(Dataset entries begins)

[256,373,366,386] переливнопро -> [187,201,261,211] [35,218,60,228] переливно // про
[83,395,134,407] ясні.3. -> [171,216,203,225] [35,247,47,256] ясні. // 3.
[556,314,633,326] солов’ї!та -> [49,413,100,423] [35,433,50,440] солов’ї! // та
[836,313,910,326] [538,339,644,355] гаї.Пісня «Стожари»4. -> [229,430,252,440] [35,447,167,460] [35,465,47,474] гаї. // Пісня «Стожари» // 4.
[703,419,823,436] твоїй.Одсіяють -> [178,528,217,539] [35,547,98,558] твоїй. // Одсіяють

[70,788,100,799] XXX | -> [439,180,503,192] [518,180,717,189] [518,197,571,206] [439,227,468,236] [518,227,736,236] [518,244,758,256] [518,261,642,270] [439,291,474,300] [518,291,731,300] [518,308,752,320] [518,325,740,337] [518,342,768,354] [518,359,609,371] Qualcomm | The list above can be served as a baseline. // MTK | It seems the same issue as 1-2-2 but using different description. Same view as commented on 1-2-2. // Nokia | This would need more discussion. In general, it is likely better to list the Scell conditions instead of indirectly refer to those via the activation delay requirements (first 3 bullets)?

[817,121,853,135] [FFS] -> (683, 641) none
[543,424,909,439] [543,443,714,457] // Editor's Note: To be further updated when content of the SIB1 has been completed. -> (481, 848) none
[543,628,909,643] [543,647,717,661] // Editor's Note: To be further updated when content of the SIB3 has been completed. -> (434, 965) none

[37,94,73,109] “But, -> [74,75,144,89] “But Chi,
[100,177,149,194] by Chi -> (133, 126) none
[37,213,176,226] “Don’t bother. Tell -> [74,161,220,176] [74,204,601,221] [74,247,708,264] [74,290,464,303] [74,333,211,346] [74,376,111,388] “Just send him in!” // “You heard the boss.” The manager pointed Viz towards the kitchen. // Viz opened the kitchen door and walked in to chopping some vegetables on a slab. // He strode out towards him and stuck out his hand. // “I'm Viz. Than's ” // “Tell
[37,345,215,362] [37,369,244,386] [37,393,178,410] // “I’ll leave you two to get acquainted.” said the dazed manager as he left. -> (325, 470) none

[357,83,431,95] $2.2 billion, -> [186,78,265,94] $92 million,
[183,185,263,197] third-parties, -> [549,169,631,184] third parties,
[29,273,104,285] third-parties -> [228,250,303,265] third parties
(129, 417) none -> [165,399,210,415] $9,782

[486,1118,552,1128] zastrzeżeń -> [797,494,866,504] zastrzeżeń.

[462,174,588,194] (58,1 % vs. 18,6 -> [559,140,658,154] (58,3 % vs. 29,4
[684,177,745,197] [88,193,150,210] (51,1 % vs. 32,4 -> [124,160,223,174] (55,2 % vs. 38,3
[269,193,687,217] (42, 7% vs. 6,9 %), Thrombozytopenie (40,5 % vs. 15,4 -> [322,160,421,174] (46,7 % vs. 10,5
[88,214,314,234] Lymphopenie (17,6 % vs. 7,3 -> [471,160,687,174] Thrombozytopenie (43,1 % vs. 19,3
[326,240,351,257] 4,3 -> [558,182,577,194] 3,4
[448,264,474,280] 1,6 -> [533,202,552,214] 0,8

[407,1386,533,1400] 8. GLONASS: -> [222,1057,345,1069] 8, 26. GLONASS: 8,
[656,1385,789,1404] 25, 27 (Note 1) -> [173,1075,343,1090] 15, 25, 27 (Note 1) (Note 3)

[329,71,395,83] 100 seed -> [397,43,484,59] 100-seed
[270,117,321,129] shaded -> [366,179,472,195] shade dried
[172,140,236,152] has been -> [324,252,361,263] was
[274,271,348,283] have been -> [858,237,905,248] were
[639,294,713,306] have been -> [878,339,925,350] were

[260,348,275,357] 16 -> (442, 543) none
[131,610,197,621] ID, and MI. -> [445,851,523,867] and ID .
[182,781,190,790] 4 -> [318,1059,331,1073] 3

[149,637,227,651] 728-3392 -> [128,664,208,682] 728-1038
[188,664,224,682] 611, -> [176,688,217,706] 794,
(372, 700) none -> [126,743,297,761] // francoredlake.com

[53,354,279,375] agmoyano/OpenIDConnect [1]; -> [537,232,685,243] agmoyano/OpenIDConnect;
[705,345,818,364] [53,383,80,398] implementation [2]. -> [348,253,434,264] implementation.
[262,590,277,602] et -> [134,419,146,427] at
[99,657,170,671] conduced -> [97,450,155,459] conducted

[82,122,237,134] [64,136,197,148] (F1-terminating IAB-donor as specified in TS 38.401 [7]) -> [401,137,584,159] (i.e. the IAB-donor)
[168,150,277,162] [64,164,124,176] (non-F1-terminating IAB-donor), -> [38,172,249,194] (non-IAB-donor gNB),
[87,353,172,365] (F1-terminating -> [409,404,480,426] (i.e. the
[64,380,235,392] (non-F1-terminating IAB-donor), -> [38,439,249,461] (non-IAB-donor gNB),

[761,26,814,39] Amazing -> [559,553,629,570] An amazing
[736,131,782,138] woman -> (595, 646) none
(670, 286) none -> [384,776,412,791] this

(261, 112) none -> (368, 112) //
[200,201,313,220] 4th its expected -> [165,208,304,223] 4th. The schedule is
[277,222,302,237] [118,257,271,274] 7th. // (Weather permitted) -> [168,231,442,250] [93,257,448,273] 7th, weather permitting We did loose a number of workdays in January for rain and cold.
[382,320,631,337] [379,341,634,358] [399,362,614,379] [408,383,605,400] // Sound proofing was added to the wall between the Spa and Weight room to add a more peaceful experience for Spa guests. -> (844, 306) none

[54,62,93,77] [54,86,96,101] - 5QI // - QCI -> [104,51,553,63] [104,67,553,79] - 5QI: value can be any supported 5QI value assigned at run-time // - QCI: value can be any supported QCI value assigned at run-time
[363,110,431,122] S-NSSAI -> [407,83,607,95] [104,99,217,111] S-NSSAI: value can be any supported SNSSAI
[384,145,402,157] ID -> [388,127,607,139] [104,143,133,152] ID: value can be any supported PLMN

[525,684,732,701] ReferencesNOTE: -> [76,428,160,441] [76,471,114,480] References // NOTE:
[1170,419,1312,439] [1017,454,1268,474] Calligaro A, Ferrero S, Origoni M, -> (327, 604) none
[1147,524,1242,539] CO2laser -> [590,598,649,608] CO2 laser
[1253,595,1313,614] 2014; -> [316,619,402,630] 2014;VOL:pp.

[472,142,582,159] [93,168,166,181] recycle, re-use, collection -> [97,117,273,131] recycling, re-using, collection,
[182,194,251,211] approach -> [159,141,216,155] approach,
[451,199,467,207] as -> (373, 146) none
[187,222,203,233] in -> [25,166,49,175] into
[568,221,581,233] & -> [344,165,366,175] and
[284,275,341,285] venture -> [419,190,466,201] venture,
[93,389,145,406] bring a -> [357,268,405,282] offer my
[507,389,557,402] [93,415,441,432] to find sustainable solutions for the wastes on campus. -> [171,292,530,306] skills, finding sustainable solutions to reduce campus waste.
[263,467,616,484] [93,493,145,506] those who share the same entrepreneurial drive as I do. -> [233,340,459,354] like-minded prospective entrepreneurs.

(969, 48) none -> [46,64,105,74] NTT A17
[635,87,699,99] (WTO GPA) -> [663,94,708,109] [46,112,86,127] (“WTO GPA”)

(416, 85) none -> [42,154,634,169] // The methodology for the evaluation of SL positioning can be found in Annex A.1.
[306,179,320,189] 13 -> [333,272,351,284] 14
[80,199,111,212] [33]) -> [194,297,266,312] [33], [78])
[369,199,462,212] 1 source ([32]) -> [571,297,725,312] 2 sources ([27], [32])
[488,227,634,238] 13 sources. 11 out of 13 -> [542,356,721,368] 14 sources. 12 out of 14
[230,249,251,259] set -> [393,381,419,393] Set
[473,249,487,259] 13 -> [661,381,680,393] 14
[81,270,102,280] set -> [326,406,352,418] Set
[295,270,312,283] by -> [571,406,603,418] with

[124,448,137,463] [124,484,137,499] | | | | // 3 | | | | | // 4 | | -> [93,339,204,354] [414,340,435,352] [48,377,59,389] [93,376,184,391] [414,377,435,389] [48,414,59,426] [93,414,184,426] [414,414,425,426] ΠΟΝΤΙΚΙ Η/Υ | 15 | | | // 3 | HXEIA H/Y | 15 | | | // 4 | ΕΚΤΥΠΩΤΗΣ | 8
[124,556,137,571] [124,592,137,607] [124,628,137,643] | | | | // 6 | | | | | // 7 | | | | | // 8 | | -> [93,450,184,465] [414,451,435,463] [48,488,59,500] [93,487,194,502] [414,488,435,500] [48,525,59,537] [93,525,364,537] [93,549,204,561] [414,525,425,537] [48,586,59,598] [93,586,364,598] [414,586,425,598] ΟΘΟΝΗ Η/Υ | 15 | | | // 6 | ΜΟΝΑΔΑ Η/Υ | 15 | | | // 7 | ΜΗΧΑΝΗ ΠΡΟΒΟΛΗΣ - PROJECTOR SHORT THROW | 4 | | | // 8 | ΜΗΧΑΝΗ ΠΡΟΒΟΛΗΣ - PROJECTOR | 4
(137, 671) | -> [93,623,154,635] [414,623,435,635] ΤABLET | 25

(Dataset entries ends)

__Assignment__:
The lines above from the one with "[684,177,745,197] [88,193,150,210] (51,1" through the one with "[407,1386,533,1400] 8. GLONASS: ->" are to be duplicated exactly, ends included, with nothing added.

__Task result__:
[684,177,745,197] [88,193,150,210] (51,1 % vs. 32,4 -> [124,160,223,174] (55,2 % vs. 38,3
[269,193,687,217] (42, 7% vs. 6,9 %), Thrombozytopenie (40,5 % vs. 15,4 -> [322,160,421,174] (46,7 % vs. 10,5
[88,214,314,234] Lymphopenie (17,6 % vs. 7,3 -> [471,160,687,174] Thrombozytopenie (43,1 % vs. 19,3
[326,240,351,257] 4,3 -> [558,182,577,194] 3,4
[448,264,474,280] 1,6 -> [533,202,552,214] 0,8

[407,1386,533,1400] 8. GLONASS: -> [222,1057,345,1069] 8, 26. GLONASS: 8,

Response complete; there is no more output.